Sasso: Don’t give into fear of refugees

(November 26, 2015)

Recently, the Polish Literary News printed an open letter from 5,000 artists and creative professionals denouncing the Polish government’s announcement that it was backing out of the European Union’s distribution program for refugees. They wrote:

“We reject a Poland that is isolated and insular, a country where representatives of the government have no understanding of world events and mistake refugees for terrorists.”

The rejectionist position was evident in a frightening November incident in Wroclaw, Poland, where a group opposed to welcoming refugees burned a Jew in effigy. None of the refugees are Jews, but make no mistake, hatred is not specific; it is directed against all who are deemed “other.” Once that virus takes hold, it becomes an epidemic that is difficult to contain.

In the United States, we should know better. We have grown as a country of immigrants whose New York harbor offers welcome to the “tired, the poor, the huddled masses yearning to breathe free.”

Police lead arriving migrants to a transport facility after gathering them at the border to Austria on Oct. 28 near Wegscheid, Germany.

Police lead arriving migrants to a transport facility after gathering them at the border to Austria on Oct. 28 near Wegscheid, Germany.
(Photo: Getty Images)

Sadly, there are governors and politicians who, despite strict security screening measures, spread fear. It is shameful. We do have reason to be afraid, not of an influx of refugees, but of an assault on our American values.

The refugees are not terrorists; they are fleeing terrorism. I visited a refugee center in Berlin just before Thanksgiving. I saw them: the families, women and children escaping oppression. They are in classes learning German. The children have painted a wall mural with the names of all the countries from which they have come. They love their countries, but they cannot live there. In the middle of the mural are words of thanks to Germany. The director of the center tells me of a 13-year-old boy who arrived alone. When she asked him where his belongings were, he told her that he was wearing them. I asked how the refugees came to Germany. She said, “They walked.”

Our country has closed its doors to refugees before with disastrous results. I think of the St. Louis and the Jews who were sent back to certain death. I think of Otto Frank’s letter, exhibited in the Anne Frank House in Amsterdam, written to the United States pleading for admittance. It was ignored. I remember the 1938 Evian conference when 32 countries came together to address the Jewish refugee crisis. No country, including the U.S., was willing to accept Jews.

The terrorists responsible for the Paris attacks were not refugees. They were European nationals. Shall we now close our airports and seaports to all foreigners? Shall we be suspicious of everyone who is not white, Anglo-Saxon and Christian?

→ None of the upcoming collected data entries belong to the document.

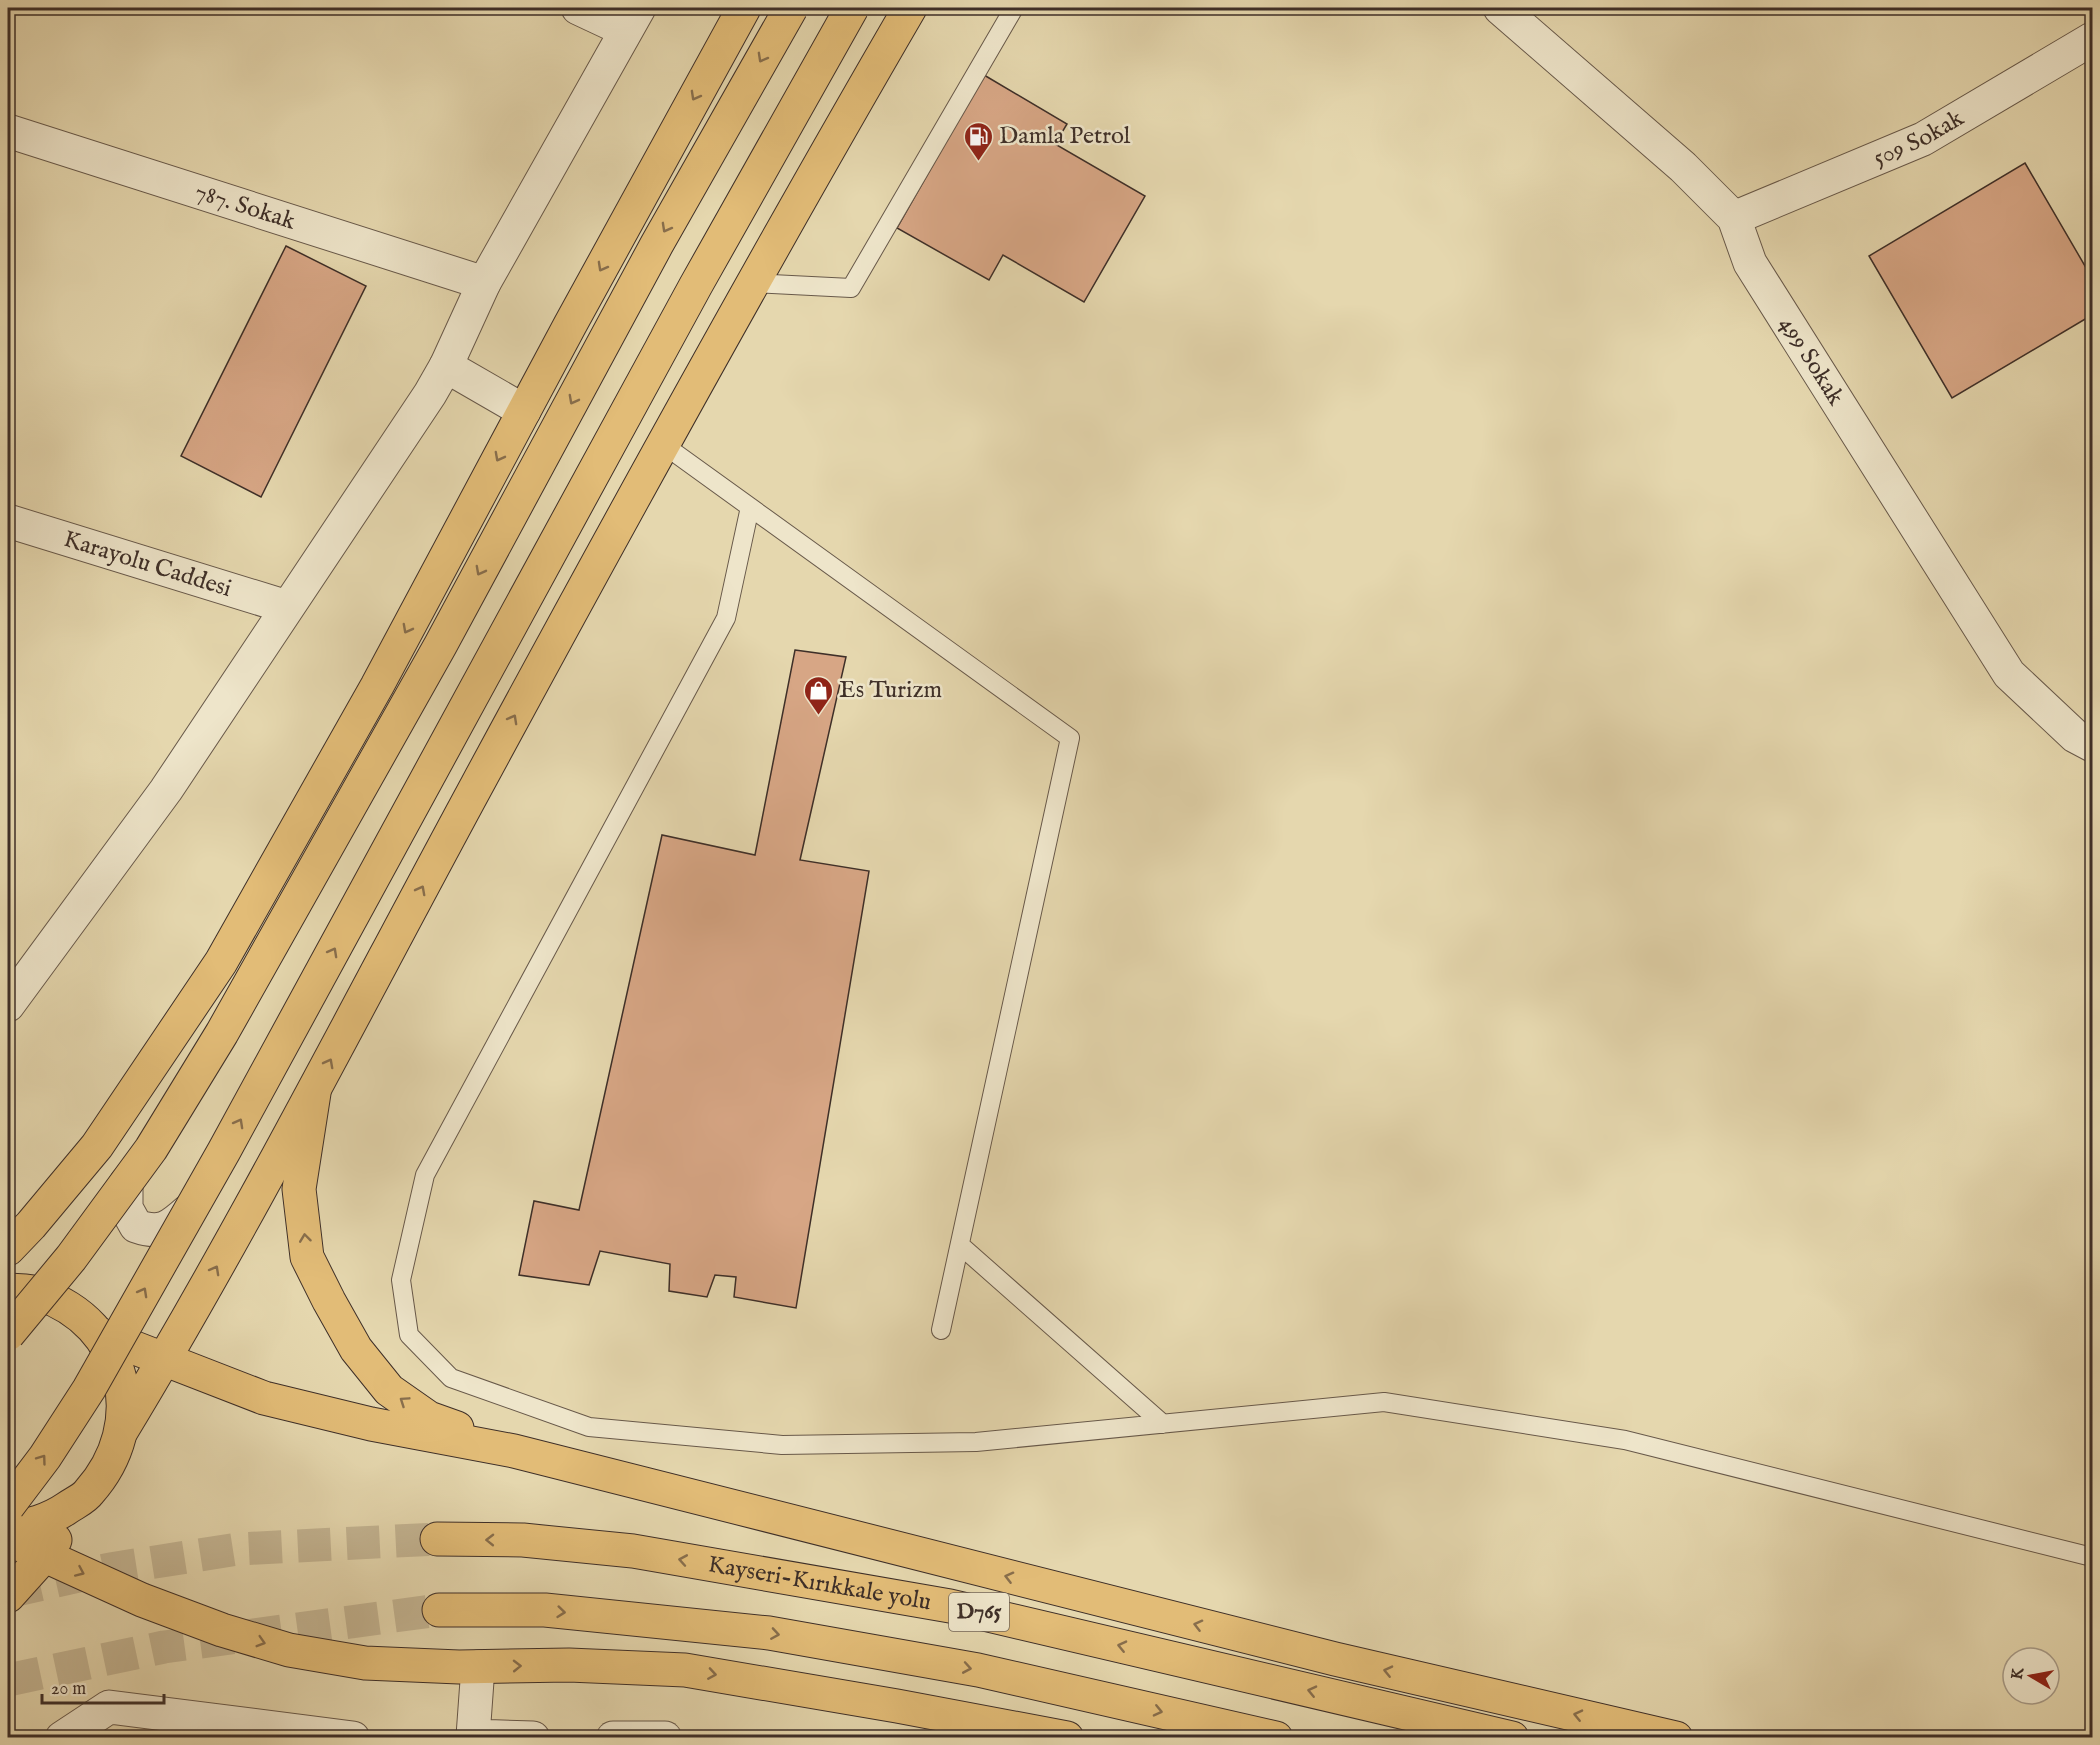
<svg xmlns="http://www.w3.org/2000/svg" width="2100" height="1745" viewBox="0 0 2100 1745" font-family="'IM FELL English',serif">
<rect width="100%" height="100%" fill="#e5d7ae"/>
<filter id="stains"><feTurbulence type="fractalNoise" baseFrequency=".00333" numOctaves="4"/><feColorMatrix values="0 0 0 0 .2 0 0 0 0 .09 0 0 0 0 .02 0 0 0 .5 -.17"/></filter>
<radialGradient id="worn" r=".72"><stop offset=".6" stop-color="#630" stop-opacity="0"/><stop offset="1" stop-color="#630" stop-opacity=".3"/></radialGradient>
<path fill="#d7a685" stroke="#3e2f28" stroke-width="1.5" d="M 984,75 L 1067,124 L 1055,144 L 1145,196 L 1084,302 L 1003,255 L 989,280 L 897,228 Z
M 2025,163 L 2092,278 L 2092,315 L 1952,398 L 1869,256 Z
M 286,246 L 366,286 L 261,497 L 181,456 Z
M 795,650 L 846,657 L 800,860 L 869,871 L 796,1308 L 734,1297 L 736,1277 L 715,1275 L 707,1297 L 669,1291 L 670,1264 L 600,1251 L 589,1285 L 519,1275 L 534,1201 L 579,1210 L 662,835 L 755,855 Z"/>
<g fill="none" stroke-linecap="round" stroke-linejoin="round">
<path stroke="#c4b593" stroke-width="33" stroke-dasharray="33 16" stroke-linecap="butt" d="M 8,1592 L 110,1569 L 238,1549 L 437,1539
M 8,1680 L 164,1647 L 439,1610"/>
<defs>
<path id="service" d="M 753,283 L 851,288 L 1014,8
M 664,445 L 1070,738 L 941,1330
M 750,507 L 726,618 L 425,1175 L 401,1280 L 409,1335 L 451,1378 L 589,1427 L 782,1445 L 976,1442 L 1384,1402 L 1625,1440 L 2092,1557
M 960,1245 L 1163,1424"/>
<g id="minor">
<path d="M 578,8 L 625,30"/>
<path id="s1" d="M 1500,8 L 1683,167 L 1734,218 L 1750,263 L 2009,674 L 2075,736 L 2092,745"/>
<path id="s2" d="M 8,131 L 484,283"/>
<path id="s3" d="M 1734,218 L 1923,139 L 2092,39"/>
<path d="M 446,366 L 484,283 L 639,8"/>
<path d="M 126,1183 L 126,1208 L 136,1226 C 161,1235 170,1227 188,1211"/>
<path d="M 478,1667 L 473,1736 L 533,1738"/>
<path d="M 62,1738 L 109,1707 L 353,1738"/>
<path d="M 613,1738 L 665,1738"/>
</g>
<g id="tertiary">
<path id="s4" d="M 8,521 L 287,607"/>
<path d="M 8,1005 L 166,790 L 430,394 L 446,366 L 524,411"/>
</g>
<path id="primary" d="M 8,1249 L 31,1225 L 97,1146 L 221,962 L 377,686 L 570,325 L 744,8
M 122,1430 C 249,1220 360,1001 477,785 C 618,524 761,264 910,8"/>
<g id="trunk">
<path d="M 314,1093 L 299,1189 L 307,1257 L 329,1301 L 356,1349 L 389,1390 L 429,1418 L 457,1428"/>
<path d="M 8,1290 C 18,1291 30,1290 39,1294 C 127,1323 150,1424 89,1492 C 84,1499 74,1503 67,1508 C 51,1519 27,1528 8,1526"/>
<path d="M 99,1334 L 264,1398 L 371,1424 L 514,1451 L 1335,1659 L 1676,1738"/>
<path d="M 8,1539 L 142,1600 L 222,1630 L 289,1650 L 365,1663 L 459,1667 L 569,1665 L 685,1670 L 897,1706 L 1067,1738"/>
<path id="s5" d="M 437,1539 L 523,1540 L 633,1551 L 950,1606 L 1512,1738"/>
<path d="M 8,1596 L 44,1556 L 55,1540"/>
<path d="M 439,1610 L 545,1610 L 769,1633 L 978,1670 L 1276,1738"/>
</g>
</defs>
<use href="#service" stroke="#68594a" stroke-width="20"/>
<use href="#minor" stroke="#68594a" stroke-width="35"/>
<use href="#tertiary" stroke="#68594a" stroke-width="35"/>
<use href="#primary" stroke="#3e2f28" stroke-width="35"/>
<use href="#trunk" stroke="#3e2f28" stroke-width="35"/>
<use href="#service" stroke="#eee5ca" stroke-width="18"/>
<use href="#minor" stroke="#eee5ca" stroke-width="33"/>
<use href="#tertiary" stroke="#eee5ca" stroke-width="33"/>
<use href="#primary" stroke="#e2bc77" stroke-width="33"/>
<use href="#trunk" stroke="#e2bc77" stroke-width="33"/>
<defs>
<path id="primary-bridge" d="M 8,1334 L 71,1258 L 151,1149 L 222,1033 L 440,646 L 657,244 L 791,8
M 8,1506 L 45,1457 L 89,1389 L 224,1151 L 696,285 L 852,8"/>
</defs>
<use href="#primary-bridge" stroke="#3e2f28" stroke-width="35" stroke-linecap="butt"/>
<use href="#primary-bridge" stroke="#e2bc77" stroke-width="33"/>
</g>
<defs><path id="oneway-chevron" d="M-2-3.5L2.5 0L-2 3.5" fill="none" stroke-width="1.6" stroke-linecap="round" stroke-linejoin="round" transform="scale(1.5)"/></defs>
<g stroke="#886e4c">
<use href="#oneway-chevron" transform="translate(762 58) rotate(119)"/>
<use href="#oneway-chevron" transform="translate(695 96) rotate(119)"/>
<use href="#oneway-chevron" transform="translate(666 228) rotate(119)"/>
<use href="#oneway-chevron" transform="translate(602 267) rotate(119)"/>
<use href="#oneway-chevron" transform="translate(573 400) rotate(118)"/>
<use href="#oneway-chevron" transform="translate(499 457) rotate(118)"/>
<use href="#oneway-chevron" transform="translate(480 571) rotate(118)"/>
<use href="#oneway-chevron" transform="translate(407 629) rotate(118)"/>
<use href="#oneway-chevron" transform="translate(513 719) rotate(-61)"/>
<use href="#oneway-chevron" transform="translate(421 890) rotate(-62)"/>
<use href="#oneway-chevron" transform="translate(333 952) rotate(-61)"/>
<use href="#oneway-chevron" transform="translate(329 1063) rotate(-62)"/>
<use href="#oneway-chevron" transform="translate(239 1123) rotate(-61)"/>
<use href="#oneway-chevron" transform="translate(305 1238) rotate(-97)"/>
<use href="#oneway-chevron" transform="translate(215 1270) rotate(-61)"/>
<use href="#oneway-chevron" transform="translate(143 1292) rotate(-61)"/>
<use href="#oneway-chevron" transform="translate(404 1401) rotate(-146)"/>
<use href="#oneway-chevron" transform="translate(42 1459) rotate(-54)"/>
<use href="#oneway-chevron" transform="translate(490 1540) rotate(-179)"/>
<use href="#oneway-chevron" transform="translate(683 1560) rotate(-170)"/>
<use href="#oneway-chevron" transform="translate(80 1572) rotate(24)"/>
<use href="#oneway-chevron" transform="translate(1009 1577) rotate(-166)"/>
<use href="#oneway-chevron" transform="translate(561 1612) rotate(6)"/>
<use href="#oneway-chevron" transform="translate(1198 1625) rotate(-166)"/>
<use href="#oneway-chevron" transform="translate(775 1634) rotate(9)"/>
<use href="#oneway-chevron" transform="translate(261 1642) rotate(17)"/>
<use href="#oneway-chevron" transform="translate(1122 1646) rotate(-167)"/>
<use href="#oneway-chevron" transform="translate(517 1666) rotate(-1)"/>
<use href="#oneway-chevron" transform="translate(967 1668) rotate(10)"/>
<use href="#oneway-chevron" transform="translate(1388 1671) rotate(-167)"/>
<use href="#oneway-chevron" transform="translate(712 1674) rotate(9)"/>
<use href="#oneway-chevron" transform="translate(1312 1691) rotate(-167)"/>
<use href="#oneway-chevron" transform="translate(1158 1711) rotate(13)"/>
<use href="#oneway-chevron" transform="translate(1578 1715) rotate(-167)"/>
</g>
<defs>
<symbol id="fuel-pin" viewBox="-11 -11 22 30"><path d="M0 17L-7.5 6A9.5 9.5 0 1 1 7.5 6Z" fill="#8f2418" stroke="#eee5ca"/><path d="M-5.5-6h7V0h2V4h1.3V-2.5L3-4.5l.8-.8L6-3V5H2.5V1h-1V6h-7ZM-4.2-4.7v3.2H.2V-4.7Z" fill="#fff"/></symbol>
<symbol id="shop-pin" viewBox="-11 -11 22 30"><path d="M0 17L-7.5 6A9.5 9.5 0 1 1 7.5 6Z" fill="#8f2418" stroke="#eee5ca"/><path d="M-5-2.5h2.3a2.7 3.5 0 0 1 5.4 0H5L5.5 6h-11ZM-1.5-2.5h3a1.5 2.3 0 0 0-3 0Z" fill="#fff"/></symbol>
</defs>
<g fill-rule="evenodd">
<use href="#fuel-pin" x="962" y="120" width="33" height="45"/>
<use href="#shop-pin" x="802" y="674" width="33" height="45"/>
</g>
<g text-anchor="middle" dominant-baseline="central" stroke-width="5" stroke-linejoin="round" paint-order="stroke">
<rect fill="#eee5ca" stroke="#736659" stroke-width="1.5" x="949" y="1593" width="60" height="38" rx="4.5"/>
<g font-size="22" font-weight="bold" fill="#3e2f28">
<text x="979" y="1612">D765</text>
</g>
<g font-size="24" fill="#3e2f28" stroke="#eee5ca" text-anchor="start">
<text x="999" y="136">Damla Petrol</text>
<text x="839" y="690">Es Turizm</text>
</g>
<g font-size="24" fill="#3e2f28" stroke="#eee5ca">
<text stroke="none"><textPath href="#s3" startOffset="201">509 Sokak</textPath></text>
<text stroke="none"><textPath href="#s2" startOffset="249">787. Sokak</textPath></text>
<text stroke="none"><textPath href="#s1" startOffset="478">499 Sokak</textPath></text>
<text stroke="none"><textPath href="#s4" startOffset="146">Karayolu Caddesi</textPath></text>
<text stroke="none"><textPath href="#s5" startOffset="386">Kayseri-Kırıkkale yolu</textPath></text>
</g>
</g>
<rect width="2100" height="1745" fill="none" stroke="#e5d7ae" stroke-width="30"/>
<rect x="9" y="9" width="2082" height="1727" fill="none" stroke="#3e2f28" stroke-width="3"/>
<rect x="15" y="15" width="2070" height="1715" fill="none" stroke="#3e2f28" stroke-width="1.5"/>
<g transform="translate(2031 1676) rotate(280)"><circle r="28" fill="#eee5ca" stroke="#a89c89" stroke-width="1.5"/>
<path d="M0-4.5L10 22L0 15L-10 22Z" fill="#8f2418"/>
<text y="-9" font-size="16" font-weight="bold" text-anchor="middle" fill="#3e2f28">K</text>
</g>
<path d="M42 1694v9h122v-9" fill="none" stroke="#3e2f28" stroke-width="3"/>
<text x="51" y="1694" font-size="18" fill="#3e2f28" stroke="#eee5ca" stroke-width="4.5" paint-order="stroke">20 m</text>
<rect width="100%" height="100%" filter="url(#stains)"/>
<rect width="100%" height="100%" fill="url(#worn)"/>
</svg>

We are better than that. Our symbols are the Statue of Liberty, Independence Hall and the Liberty Bell. We are a pluralistic country where immigrants have contributed to our culture, science and economy. Their creativity has enriched our lives and helped to save them.

In Berlin, the refugee center director told me that there were thousands of volunteers. She said, “People’s lives are empty; they are looking for meaning.” In the midst of this season of good will and generosity, how will we give our lives meaning: by saying no and closing our hands or by saying yes and opening our hearts and minds?

It is time for the voice of reason and morality to drown out the xenophobic rhetoric and fear mongering that are eating away at our national fabric and to remember what it means to be an American. “Let freedom ring.”

Sasso is rabbi emeritus of Congregation Beth-El Zedeck and director of the Religion, Spirituality and the ArtsInitiative at Butler University.